GIVEN REQUEST
Copy out the review of "All My Sons" below word for word, from the headline through its final sentence.

EXCERPT
A brutal awakening unfolds in ‘All My Sons’ at Berkeley Rep
There is a heaviness to every word in Arthur Miller’s “All My Sons.”
Characters shamble around the backyard with long faces, bemoaning all aspects of post-World War II life. Even the laughs and smiles that Joe and Kate Keller issue are fleeting, a respite from the journey toward a more crushing reality.
A new production of iconic drama at Berkeley Repertory Theatre, starring television and film stars Wanda De Jesús and Jimmy Smits and given a masterful directing vision by David Mendizábal, is a marvel. The stakes are raised as members of a destroyed Puerto Rican family in Ohio live inside the fallout of horrible choices. Miller’s 1947 play, which set out to fiercely criticize the American Dream and its capitalist foundation, stills feels so rich and present that it’s hard to think that this play will soon reach its 80th birthday.
The play’s beginning finds Joe (Smits) in his backyard, where he often finds solace. But overnight, a tree planted in honor of his missing son Larry was split in half due to a fierce wind. Might this be some kind of harbinger? Or is Larry, missing for three years, communicating something from somewhere? For Joe’s wife Kate (De Jesús), any sign, however miniscule, that her son is still alive is most welcome.
What drives the plot is how the characters are so enmeshed in each other’s lives. The Keller’s neighbors Jim Bayliss (Cassidy Brown) and Jim’s wife Sue (Elissa Beth Stebbins) now own the home that belonged to Joe’s business partner, whose daughter Ann Deever (MaYaa Boateng) was engaged to Larry. The Keller’s righteous son Chris (Alejandro Hernandez) is now planning to marry Ann, though Kate still insists Larry’s absence could be temporary.
It certainly doesn’t help that neighbor Frank (Brady Morales-Woolery) readily espouses theories which lean toward Larry being alive. The issuance of any theory is, to Kate, beyond cruel. In De Jesús’s assured hands, she is a powder keg; her piercing moans driven by a missing child are guttural.
Joe presents as affable and warm, stopping at nothing to protect his family, a very worthy goal. But what makes him a monster are his efforts to cover up his role by in a work scandal — he knowingly shipped defective airplane parts to the military, causing the deaths of 21 pilots.

DATA EXTRACT
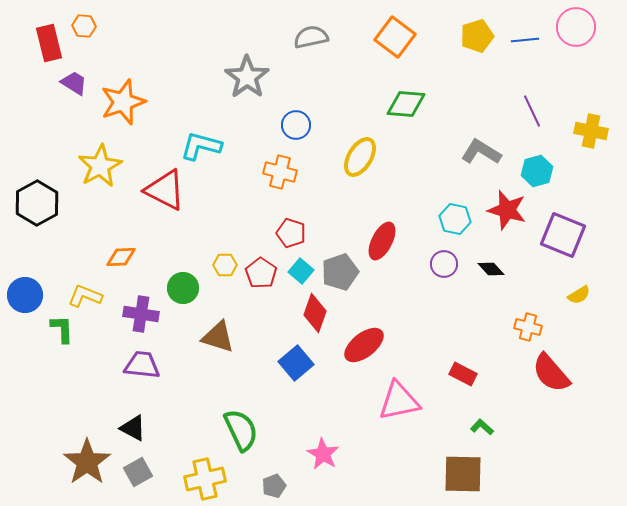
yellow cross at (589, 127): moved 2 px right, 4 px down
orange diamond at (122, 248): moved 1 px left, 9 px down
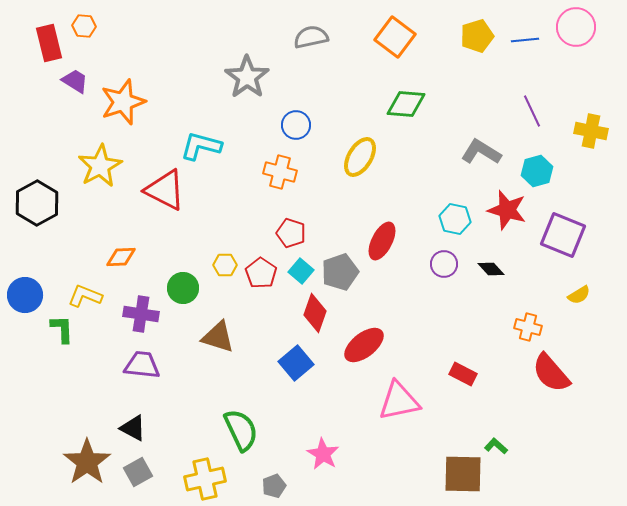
purple trapezoid at (74, 83): moved 1 px right, 2 px up
green L-shape at (482, 427): moved 14 px right, 19 px down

WRITTEN ANSWER
A brutal awakening unfolds in ‘All My Sons’ at Berkeley Rep
There is a heaviness to every word in Arthur Miller’s “All My Sons.”
Characters shamble around the backyard with long faces, bemoaning all aspects of post-World War II life. Even the laughs and smiles that Joe and Kate Keller issue are fleeting, a respite from the journey toward a more crushing reality.
A new production of iconic drama at Berkeley Repertory Theatre, starring television and film stars Wanda De Jesús and Jimmy Smits and given a masterful directing vision by David Mendizábal, is a marvel. The stakes are raised as members of a destroyed Puerto Rican family in Ohio live inside the fallout of horrible choices. Miller’s 1947 play, which set out to fiercely criticize the American Dream and its capitalist foundation, stills feels so rich and present that it’s hard to think that this play will soon reach its 80th birthday.
The play’s beginning finds Joe (Smits) in his backyard, where he often finds solace. But overnight, a tree planted in honor of his missing son Larry was split in half due to a fierce wind. Might this be some kind of harbinger? Or is Larry, missing for three years, communicating something from somewhere? For Joe’s wife Kate (De Jesús), any sign, however miniscule, that her son is still alive is most welcome.
What drives the plot is how the characters are so enmeshed in each other’s lives. The Keller’s neighbors Jim Bayliss (Cassidy Brown) and Jim’s wife Sue (Elissa Beth Stebbins) now own the home that belonged to Joe’s business partner, whose daughter Ann Deever (MaYaa Boateng) was engaged to Larry. The Keller’s righteous son Chris (Alejandro Hernandez) is now planning to marry Ann, though Kate still insists Larry’s absence could be temporary.
It certainly doesn’t help that neighbor Frank (Brady Morales-Woolery) readily espouses theories which lean toward Larry being alive. The issuance of any theory is, to Kate, beyond cruel. In De Jesús’s assured hands, she is a powder keg; her piercing moans driven by a missing child are guttural.
Joe presents as affable and warm, stopping at nothing to protect his family, a very worthy goal. But what makes him a monster are his efforts to cover up his role by in a work scandal — he knowingly shipped defective airplane parts to the military, causing the deaths of 21 pilots.